## Job item a
Reproduce the entries verbatim, from the line containing "Rank the categories" through the end of the entries, and omit the pictures from your reproduction.

## Supplied passage
>>>
In January 2021, it was announced that the new episodes were set to be released as an entirely new television series known as Thomas & Friends: All Engines Go. Executive producer Christopher Keenan stated that it was, "crafted to appeal to contemporary audiences' sensibilities while maintaining Thomas' core brand ethos".

The series serves as a reboot of the original Thomas & Friends series that ran from 1984 to 2021. It was originally set to be a continuation of the original series (with the two seasons labeled as series 25 and 26), but Mattel Television later confirmed it to be a separate series. It introduces "an entirely new approach to Thomas & Friends content," with a new animation style and story structure, therefore receiving widespread backlash from audiences who complained about the new art style and storyline for its lack of faithfulness to its source material. 

Unlike the original series, All Engines Go was developed in North America rather than Europe.
<<<
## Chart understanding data
>>>
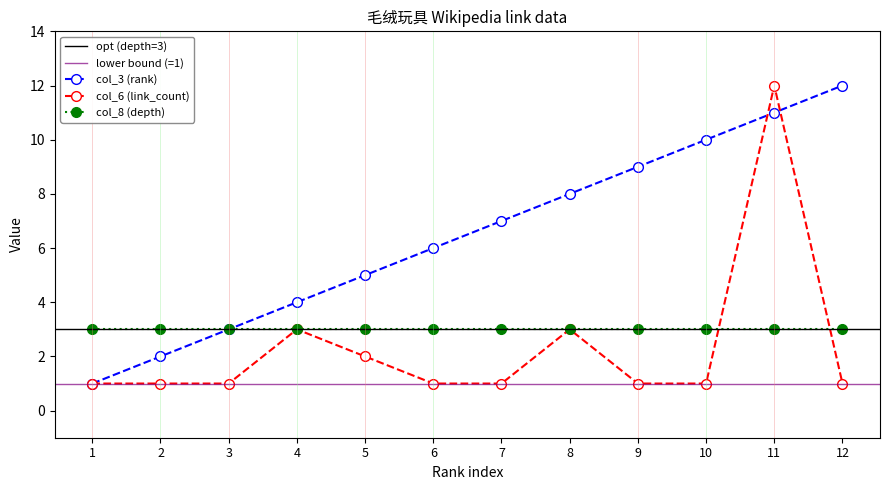

Which series changed the most between 10 and 11?

col_6 (link_count)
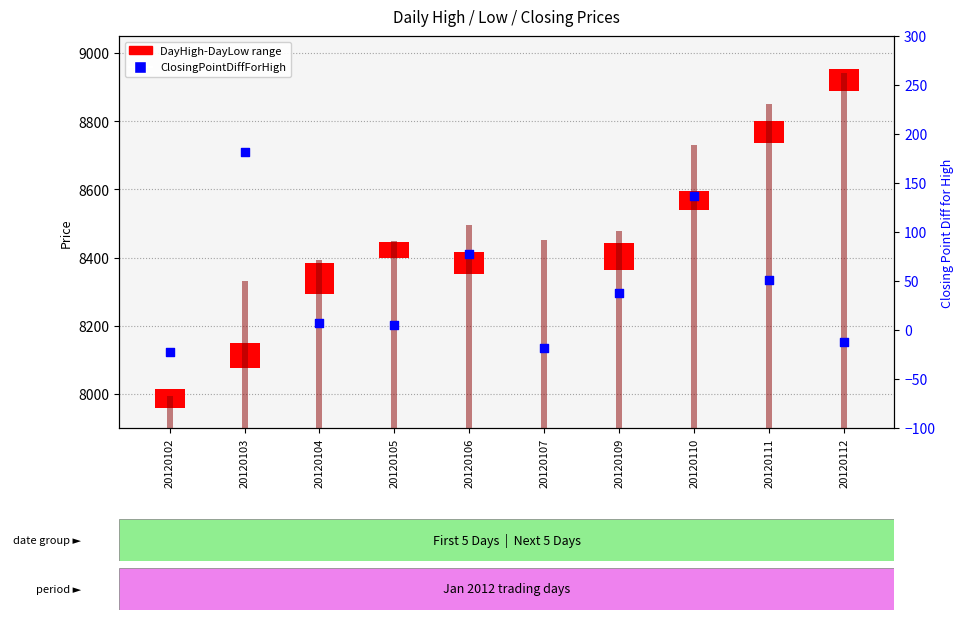

Which series has the widest spread of Y values?

Closing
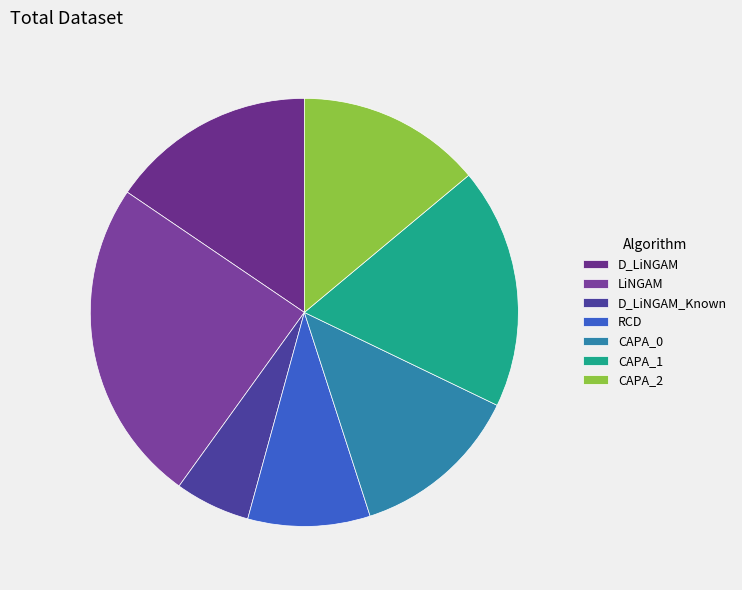

Rank the categories by value from highest to lowest.

LiNGAM, CAPA_1, D_LiNGAM, CAPA_2, CAPA_0, RCD, D_LiNGAM_Known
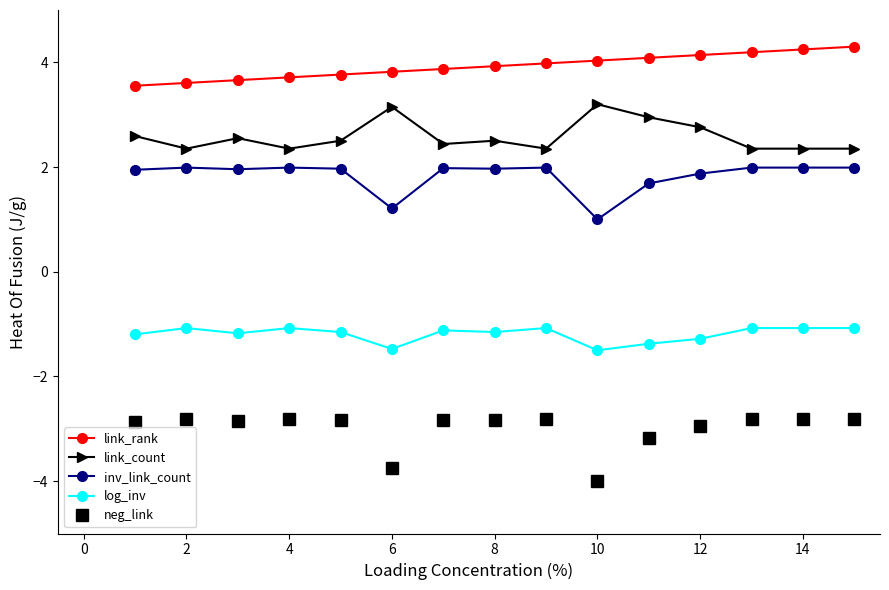

What is the average value of the log_inv series?

-1.2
<<<
## Job item b
According to the passage on Thomas & Friends: All Engines Go, why did the series receive widespread backlash from audiences?

## Exercise output a
Rank the categories by value from highest to lowest.

LiNGAM, CAPA_1, D_LiNGAM, CAPA_2, CAPA_0, RCD, D_LiNGAM_Known

What is the average value of the log_inv series?

-1.2

## Exercise output b
The series introduced a new animation style and story structure. Audiences complained that the new art style and storyline lacked faithfulness to the source material.